Penyelesain model ini lebih mengedepankan akhlak yang ditandai dengan sikap rela mengalah, mau berkorban, tidak mengumbar dendam dan sakit hati, membuang sikap egois dan mau menang sendiri, dan sebagainya. Penyelesaian dengan model ini jelas lebih baik akibatnya karena meninggalkan bekas yang damai, lembut, elegan serta (lebih bisa diterima berbagai pihak). Dalam sidang-sidang di pengadilan, khususnya dalam kasus perdata, anjuran dan tekanan untuk berdamai dan bermusyawarah untuk mencari kesepakatan sangat ditekankan dan bahkan diharuskan untuk dilakukan.
Penyelesaian model ketiga dapat dipahami dari frasa berbunyi, wa ashlaha (bahkan berbuat baik), mengajak pihak yang dirugikan untuk setingkat naik kelas lagi dengan tidak berhenti pada level memaafkan saja, namun lebih dari itu melakukan aneka kebaikan kepada orang yang telah berbuat salah kepadanya. Pendekatan model ketiga ini kiranya bisa disebut dengan pendekatan cinta, di mana ia di samping tidak menuntut balas (menuntut secara hukum) mau mengalah dan memaafkan juga malah memberikan kebaikan dan kemanfaatan kepada orang yang merugikannya.
Penyelesaian model ketiga ini jika diterapkan, dijamin akan mengakhiri konflik dengan lebih manis dan baik akibatnya. Orang yang berbuat salah akan merasa terharu dan tersentuh dengan kemuliaan dan keluhuran orang yang dirugikannya. Sehingga sangat mungkin akan berhasil menarik orang tersebut untuk melakukan kebaikan yang sama pada orang lain. Allah sendiri menjanjikan, sama seperti yang mau memaafkan, dengan pahala yang besar di sisi-Nya.
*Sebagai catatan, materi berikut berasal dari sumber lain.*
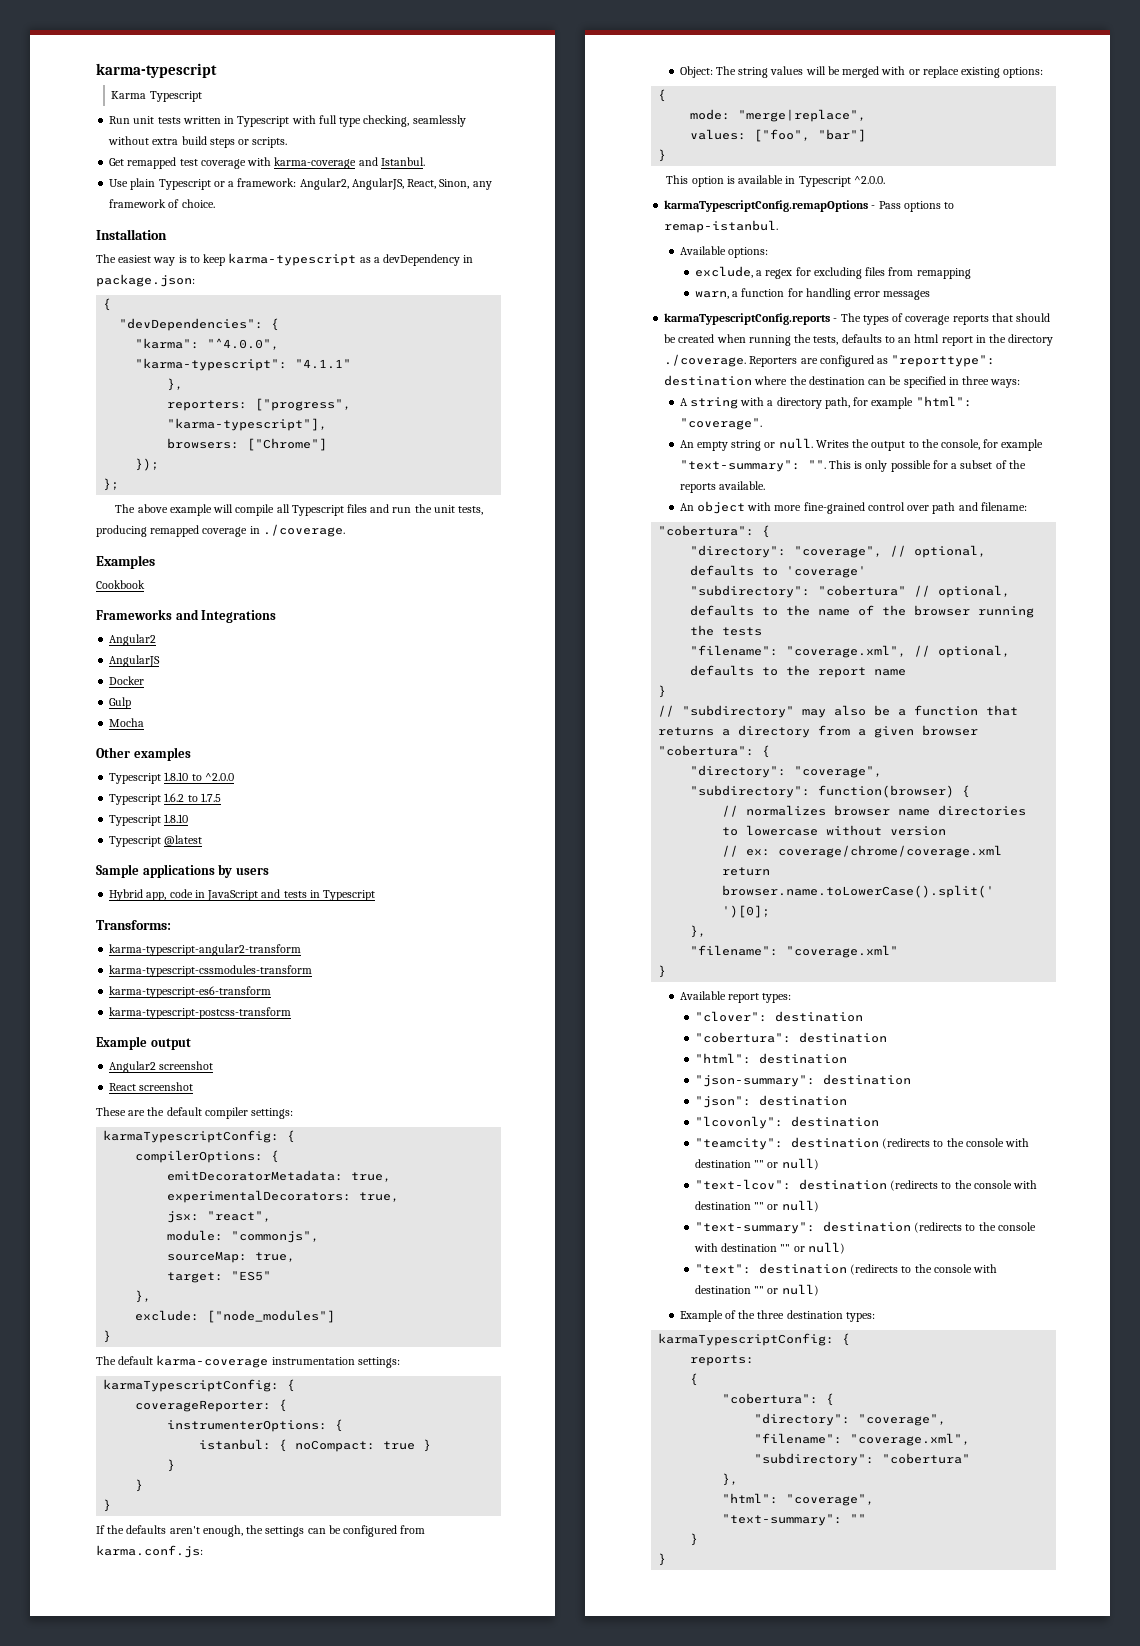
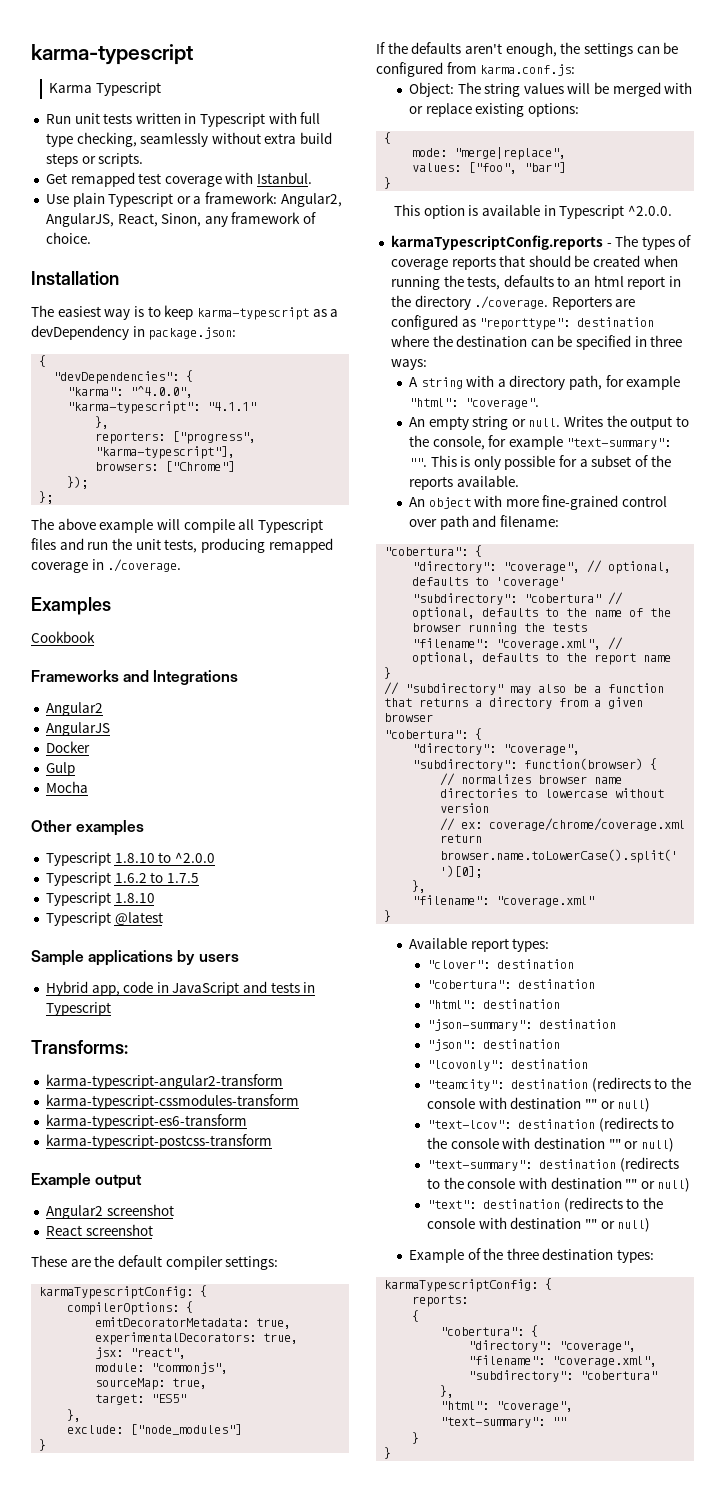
[274,157,378,169] karma-coverage and -> (254, 178) none
[96,1355,400,1368] [103,1379,296,1392] [135,1399,288,1412] [167,1419,344,1432] [199,1439,432,1452] [167,1459,176,1472] [135,1479,144,1492] [103,1499,112,1512] // The default karma-coverage instrumentation settings: // karmaTypescriptConfig: { // coverageReporter: { // instrumenterOptions: { // istanbul: { noCompact: true } // } // } // } -> (47, 1445) none
[664,200,955,212] [664,220,779,233] [679,246,768,258] [694,266,971,279] [694,288,931,300] // karmaTypescriptConfig.remapOptions - Pass options to remap-istanbul. // Available options: // exclude, a regex for excluding files from remapping // warn, a function for handling error messages -> (672, 210) none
Namun demikian, ketiga model penyelesaian konflik di atas tidak selalu melulu harus berurutan dari membalas atau menuntut, memaafkan, atau justru malah mengislahi, karena sebenarnya kata kuncinya adalah islah (perbaikan kesalahan) itu sendiri, yakni mana saja yang diharapkan bisa memperbaiki kesalahatan pelaku itulah yang paling pas ditempuh.